Usually, people confronting the challenges of a recession fear either losing their jobs, or keeping their jobs! The opportunity for leadership is to help people to understand that they will flourish either way, and to give them both the tools to do it and the confidence to know it. Working toward a culture of mastery can accomplish this.

Try this: Give your people an experience of escaping the excellence trap and tasting mastery. If it can transform fearand distraction into alignment, innovation, passion, productivity, and confidence (and it can), it will be one of the greatest gifts you can give your people, and one of wisest investments you can make in your business. You can start here. If every person is coming from their greatest strenghts and core identity, and by definition with great passion and productivity, bringing this to their work, several positive result follow:

- people will put fear aside and focus on the job at hand

- innovation will increase as ideas flow from sustained full engagement

- produtivity will increase as focus and passion increase, so more can be accomplished with fewer people

- survivors will continue without a hiccup

- laid off staff will stand out in the marketplace as self-possessed winners

- the business will gain (and spread) a reputation as a great employer in good times and bad

Ultimately, the usual troika of fear-denial, time management, and resentment will be replaced by a turbo-charged workforce. Typical management blather about how “this makes us stronger” will be replaced by inspiring leadership and an inspired, focused, and aligned workforce reality that has tasted mastery.

1% Inspiration?

Thursday, April 3rd, 2008

We’ve all heard the old saying about how success is 99% perspiration and 1% inspiration. That’s true, but it’s really only true if you’re in the excellence trap! Sure, it takes work to bring a good idea to life. And it takes skill. The Big Book of Failure is full of ideas that never saw the light of day because their creator had no idea how to take ideas from concept to reality. But when in the excellence trap, inspiration really is front and center only 1% of the time. And that’s too little. Only 1% inspiration keeps innovation rare, change small, and growth incremental. And worse, most people in excellence don’t really know how to be inspired, only driven. And there’s a difference!

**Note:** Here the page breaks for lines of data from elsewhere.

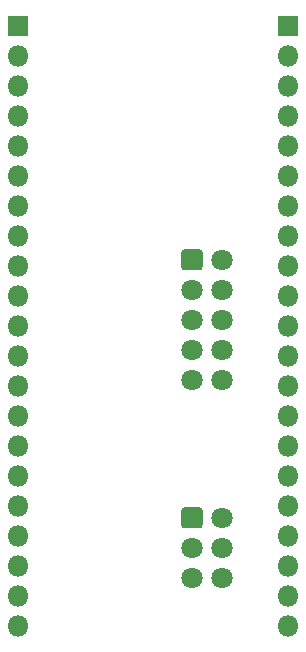
<source format=gbr>
%TF.GenerationSoftware,KiCad,Pcbnew,(5.1.6-0)*%
%TF.CreationDate,2021-10-14T13:54:28-06:00*%
%TF.ProjectId,ESP32-S2-Mini,45535033-322d-4533-922d-4d696e692e6b,rev?*%
%TF.SameCoordinates,Original*%
%TF.FileFunction,Soldermask,Bot*%
%TF.FilePolarity,Negative*%
%FSLAX46Y46*%
G04 Gerber Fmt 4.6, Leading zero omitted, Abs format (unit mm)*
G04 Created by KiCad (PCBNEW (5.1.6-0)) date 2021-10-14 13:54:28*
%MOMM*%
%LPD*%
G01*
G04 APERTURE LIST*
%ADD10C,1.801600*%
%ADD11O,1.801600X1.801600*%
%ADD12R,1.801600X1.801600*%
G04 APERTURE END LIST*
D10*
%TO.C,J4*%
X205232000Y-101092000D03*
X205232000Y-98552000D03*
X205232000Y-96012000D03*
X205232000Y-93472000D03*
X205232000Y-90932000D03*
X202692000Y-101092000D03*
X202692000Y-98552000D03*
X202692000Y-96012000D03*
X202692000Y-93472000D03*
G36*
G01*
X201791200Y-91567859D02*
X201791200Y-90296141D01*
G75*
G02*
X202056141Y-90031200I264941J0D01*
G01*
X203327859Y-90031200D01*
G75*
G02*
X203592800Y-90296141I0J-264941D01*
G01*
X203592800Y-91567859D01*
G75*
G02*
X203327859Y-91832800I-264941J0D01*
G01*
X202056141Y-91832800D01*
G75*
G02*
X201791200Y-91567859I0J264941D01*
G01*
G37*
%TD*%
%TO.C,J3*%
X205232000Y-117856000D03*
X205232000Y-115316000D03*
X205232000Y-112776000D03*
X202692000Y-117856000D03*
X202692000Y-115316000D03*
G36*
G01*
X201791200Y-113411859D02*
X201791200Y-112140141D01*
G75*
G02*
X202056141Y-111875200I264941J0D01*
G01*
X203327859Y-111875200D01*
G75*
G02*
X203592800Y-112140141I0J-264941D01*
G01*
X203592800Y-113411859D01*
G75*
G02*
X203327859Y-113676800I-264941J0D01*
G01*
X202056141Y-113676800D01*
G75*
G02*
X201791200Y-113411859I0J264941D01*
G01*
G37*
%TD*%
D11*
%TO.C,J2*%
X210820000Y-121920000D03*
X210820000Y-119380000D03*
X210820000Y-116840000D03*
X210820000Y-114300000D03*
X210820000Y-111760000D03*
X210820000Y-109220000D03*
X210820000Y-106680000D03*
X210820000Y-104140000D03*
X210820000Y-101600000D03*
X210820000Y-99060000D03*
X210820000Y-96520000D03*
X210820000Y-93980000D03*
X210820000Y-91440000D03*
X210820000Y-88900000D03*
X210820000Y-86360000D03*
X210820000Y-83820000D03*
X210820000Y-81280000D03*
X210820000Y-78740000D03*
X210820000Y-76200000D03*
X210820000Y-73660000D03*
D12*
X210820000Y-71120000D03*
%TD*%
D11*
%TO.C,J1*%
X187960000Y-121920000D03*
X187960000Y-119380000D03*
X187960000Y-116840000D03*
X187960000Y-114300000D03*
X187960000Y-111760000D03*
X187960000Y-109220000D03*
X187960000Y-106680000D03*
X187960000Y-104140000D03*
X187960000Y-101600000D03*
X187960000Y-99060000D03*
X187960000Y-96520000D03*
X187960000Y-93980000D03*
X187960000Y-91440000D03*
X187960000Y-88900000D03*
X187960000Y-86360000D03*
X187960000Y-83820000D03*
X187960000Y-81280000D03*
X187960000Y-78740000D03*
X187960000Y-76200000D03*
X187960000Y-73660000D03*
D12*
X187960000Y-71120000D03*
%TD*%
M02*

</source>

Think about it. Drive is about commitment and effort, two of the virtues of excellence that get corrupted into entropy and fixation, and so become costs of excellence, specifically depletion and misalignment. On the other hand, true inspiration is about both unexpected, non-linear, innovative thinking, and genuine enthusiasm to do something with it. It comes from the Five Virtues of Mastery (energy, expression, perspective, intention, and wisdom).

The masters I know are about inspiration 70% of the time, and the rest of the time they bring it to life, more efficienlty and effectively, with lower costs and greater results. Look at the efficiency of the perfect golf swing, the effortless expression of the great saxaphone player, and even the lose-track-of-time quality of doing what you love.

Do these people look like they’re working? We’ve all known people who say, “That’s why they call it work.” But I have never met a master who says that! Only failures and mediocrities say that. They may be nice hard working people, salt of the earth, but they’ve lost the plot. Instead, masters say, “All work in sacred.” If you interrupted, say, Tiger Woods or Charlie Parker during a training or practice session, they’d likely tell you how hard they are working, and they are. Then ask them if they’d rather be doing anything else. Anyone want to guess what they’d say? (Hint: rhymes with snow). Their work and their inspiration are one. That is sacred work. That is mastery.

Each 1% increase in inspiration can create an exponential return. So let’s maximize return on investment by increasing Return on Inspiration.